• [Try it] Return the stretch from the line with "Like status" through the line with "COSTLY ITEMS MOV" in the data below, character for character, skipping all pictures.

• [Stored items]

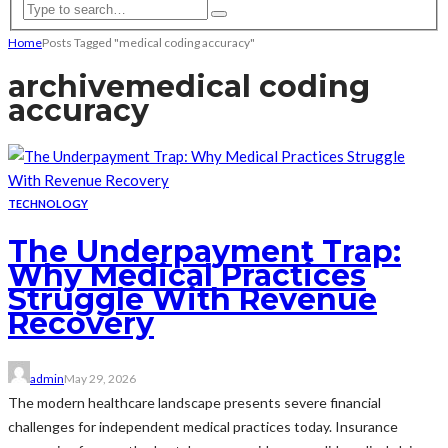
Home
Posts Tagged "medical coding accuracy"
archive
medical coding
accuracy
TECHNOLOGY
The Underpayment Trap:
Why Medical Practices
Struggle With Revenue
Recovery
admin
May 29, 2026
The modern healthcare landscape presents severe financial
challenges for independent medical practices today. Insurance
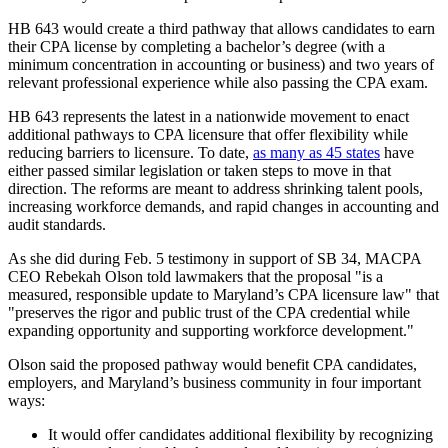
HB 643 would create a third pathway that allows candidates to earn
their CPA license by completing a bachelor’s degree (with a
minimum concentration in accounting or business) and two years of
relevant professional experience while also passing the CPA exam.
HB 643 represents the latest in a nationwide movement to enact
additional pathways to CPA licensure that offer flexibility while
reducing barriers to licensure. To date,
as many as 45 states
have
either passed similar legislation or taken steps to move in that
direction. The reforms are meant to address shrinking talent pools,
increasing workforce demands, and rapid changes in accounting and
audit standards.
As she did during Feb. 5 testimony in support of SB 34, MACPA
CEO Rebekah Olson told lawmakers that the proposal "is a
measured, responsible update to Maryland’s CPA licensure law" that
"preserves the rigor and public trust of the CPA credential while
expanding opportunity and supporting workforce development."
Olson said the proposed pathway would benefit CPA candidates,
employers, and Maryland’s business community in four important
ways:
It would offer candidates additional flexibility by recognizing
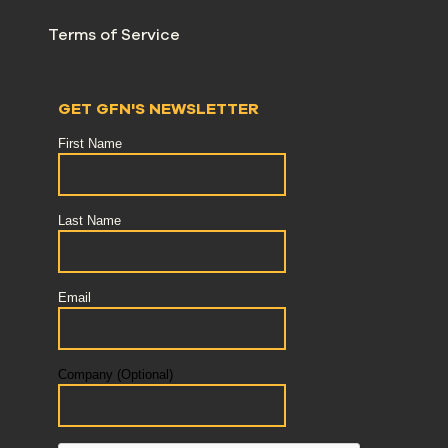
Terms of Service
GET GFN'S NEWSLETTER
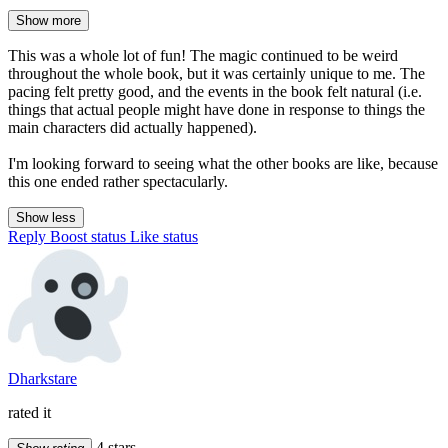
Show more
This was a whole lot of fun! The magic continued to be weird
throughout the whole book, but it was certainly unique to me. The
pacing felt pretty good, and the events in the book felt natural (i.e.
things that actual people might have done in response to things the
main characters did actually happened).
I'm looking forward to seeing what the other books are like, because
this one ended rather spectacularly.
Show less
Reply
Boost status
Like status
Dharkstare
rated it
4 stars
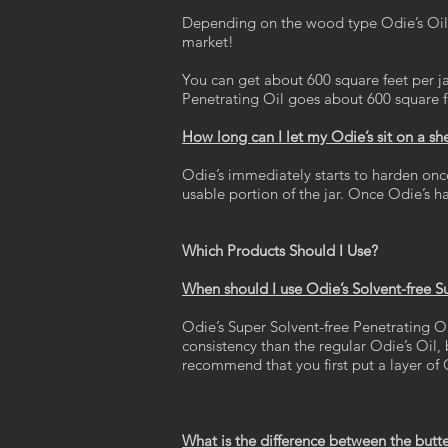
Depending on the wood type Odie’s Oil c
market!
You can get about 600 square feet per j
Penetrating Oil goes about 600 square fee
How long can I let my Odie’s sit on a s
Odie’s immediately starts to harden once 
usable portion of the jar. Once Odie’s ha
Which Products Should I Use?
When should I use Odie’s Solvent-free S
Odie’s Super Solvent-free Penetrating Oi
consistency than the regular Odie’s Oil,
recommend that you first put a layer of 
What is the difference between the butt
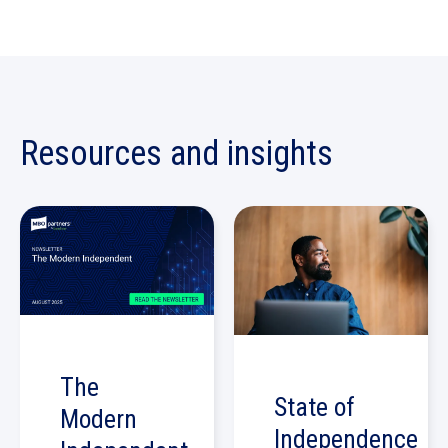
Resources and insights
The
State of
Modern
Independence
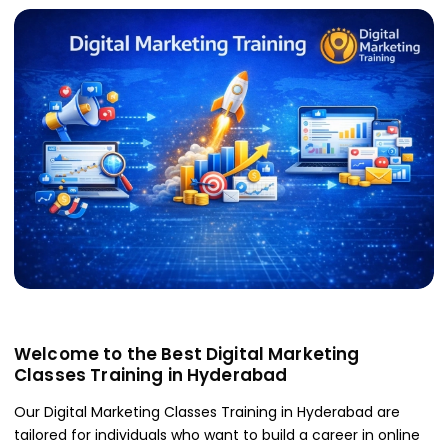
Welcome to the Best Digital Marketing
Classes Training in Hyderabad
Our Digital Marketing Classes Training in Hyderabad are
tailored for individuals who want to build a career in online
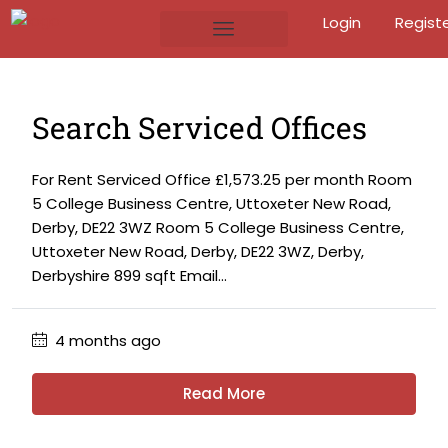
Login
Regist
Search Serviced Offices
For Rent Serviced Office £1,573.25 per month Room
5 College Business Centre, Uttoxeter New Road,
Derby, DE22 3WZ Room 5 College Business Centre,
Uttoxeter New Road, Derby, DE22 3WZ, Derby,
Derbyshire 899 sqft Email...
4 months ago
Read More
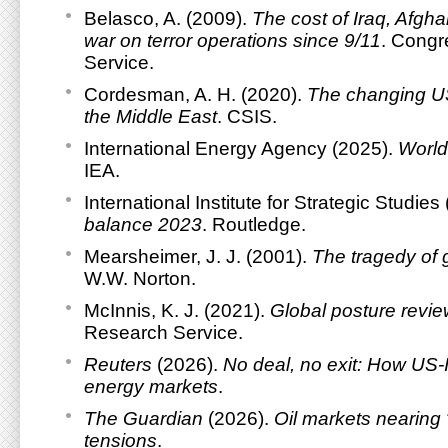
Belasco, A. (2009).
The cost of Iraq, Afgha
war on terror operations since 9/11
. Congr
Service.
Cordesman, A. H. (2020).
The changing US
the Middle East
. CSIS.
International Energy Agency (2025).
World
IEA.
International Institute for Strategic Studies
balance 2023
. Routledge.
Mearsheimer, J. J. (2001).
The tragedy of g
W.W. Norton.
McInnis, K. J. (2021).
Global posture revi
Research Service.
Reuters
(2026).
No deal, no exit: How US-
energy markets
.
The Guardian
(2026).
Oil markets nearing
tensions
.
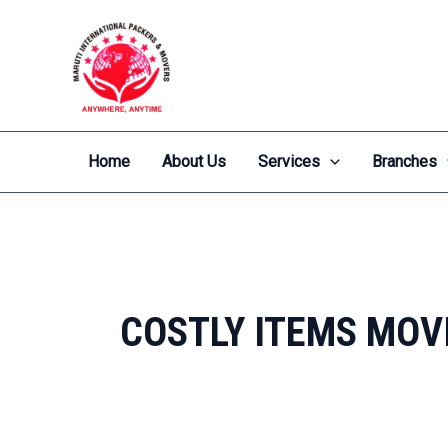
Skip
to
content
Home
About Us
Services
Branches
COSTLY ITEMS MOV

...

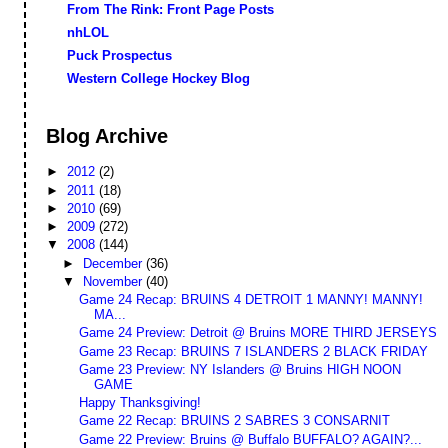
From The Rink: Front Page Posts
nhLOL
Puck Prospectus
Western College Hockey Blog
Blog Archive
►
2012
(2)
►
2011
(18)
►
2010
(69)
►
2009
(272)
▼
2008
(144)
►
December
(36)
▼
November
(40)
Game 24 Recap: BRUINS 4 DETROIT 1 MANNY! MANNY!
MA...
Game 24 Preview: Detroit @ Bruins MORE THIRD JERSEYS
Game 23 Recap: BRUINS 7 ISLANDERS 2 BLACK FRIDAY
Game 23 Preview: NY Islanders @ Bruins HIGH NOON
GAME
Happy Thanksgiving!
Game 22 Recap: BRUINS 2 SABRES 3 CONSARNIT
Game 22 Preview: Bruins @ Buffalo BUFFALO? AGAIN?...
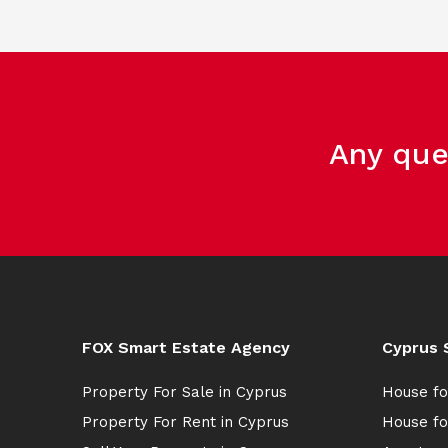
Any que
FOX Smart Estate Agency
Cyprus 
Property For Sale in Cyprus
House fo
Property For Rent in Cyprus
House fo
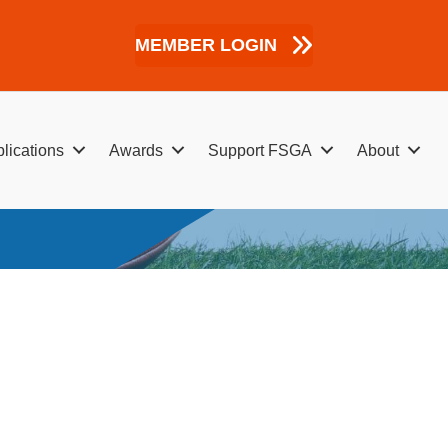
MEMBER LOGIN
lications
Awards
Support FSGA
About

* * *

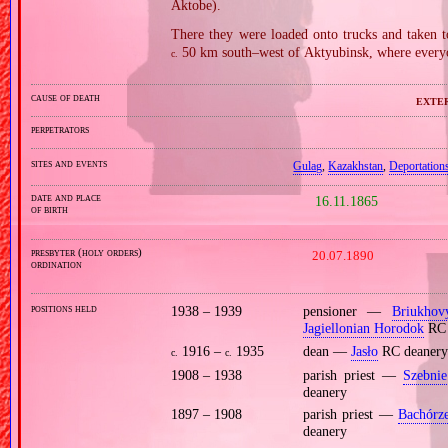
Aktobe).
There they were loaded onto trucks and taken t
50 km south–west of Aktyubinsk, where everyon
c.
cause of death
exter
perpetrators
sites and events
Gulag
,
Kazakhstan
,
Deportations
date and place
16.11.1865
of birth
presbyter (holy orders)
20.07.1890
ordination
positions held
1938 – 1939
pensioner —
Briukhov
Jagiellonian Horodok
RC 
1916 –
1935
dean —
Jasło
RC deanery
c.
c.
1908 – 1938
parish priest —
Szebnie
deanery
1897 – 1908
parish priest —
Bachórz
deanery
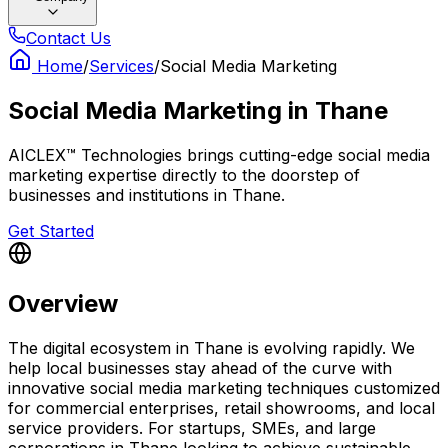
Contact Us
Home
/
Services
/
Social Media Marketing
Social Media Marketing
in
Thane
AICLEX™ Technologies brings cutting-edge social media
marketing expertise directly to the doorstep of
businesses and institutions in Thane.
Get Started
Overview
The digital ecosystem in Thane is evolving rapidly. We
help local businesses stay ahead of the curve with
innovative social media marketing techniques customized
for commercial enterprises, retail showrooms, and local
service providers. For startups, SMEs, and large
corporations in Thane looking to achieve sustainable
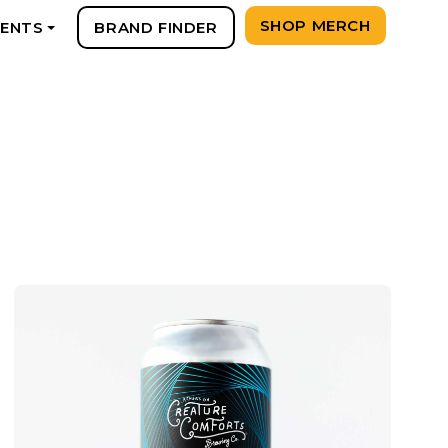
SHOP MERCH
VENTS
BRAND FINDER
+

• [Expected answer]
Like status
Dharkstare
rated it
4 stars
Depending on the wood type Odie’s Oil c
market!
You can get about 600 square feet per j
Penetrating Oil goes about 600 square fee
How long can I let my Odie’s sit on a s
Odie’s immediately starts to harden once 
usable portion of the jar. Once Odie’s ha
Which Products Should I Use?
When should I use Odie’s Solvent-free S
Odie’s Super Solvent-free Penetrating Oi
consistency than the regular Odie’s Oil,
recommend that you first put a layer of 
What is the difference between the butt
Resources and insights
The
State of
Modern
Independence
Welcome to the Best Digital Marketing
Classes Training in Hyderabad
Our Digital Marketing Classes Training in Hyderabad are
tailored for individuals who want to build a career in online
Login
Regist
Search Serviced Offices
For Rent Serviced Office £1,573.25 per month Room
5 College Business Centre, Uttoxeter New Road,
Derby, DE22 3WZ Room 5 College Business Centre,
Uttoxeter New Road, Derby, DE22 3WZ, Derby,
Derbyshire 899 sqft Email...
4 months ago
Read More
Belasco, A. (2009).
The cost of Iraq, Afgha
war on terror operations since 9/11
. Congr
Service.
Cordesman, A. H. (2020).
The changing US
the Middle East
. CSIS.
International Energy Agency (2025).
World
IEA.
International Institute for Strategic Studies
balance 2023
. Routledge.
Mearsheimer, J. J. (2001).
The tragedy of g
W.W. Norton.
McInnis, K. J. (2021).
Global posture revi
Research Service.
Reuters
(2026).
No deal, no exit: How US-
energy markets
.
The Guardian
(2026).
Oil markets nearing
tensions
.
Skip
to
content
Home
About Us
Services
Branches
COSTLY ITEMS MOV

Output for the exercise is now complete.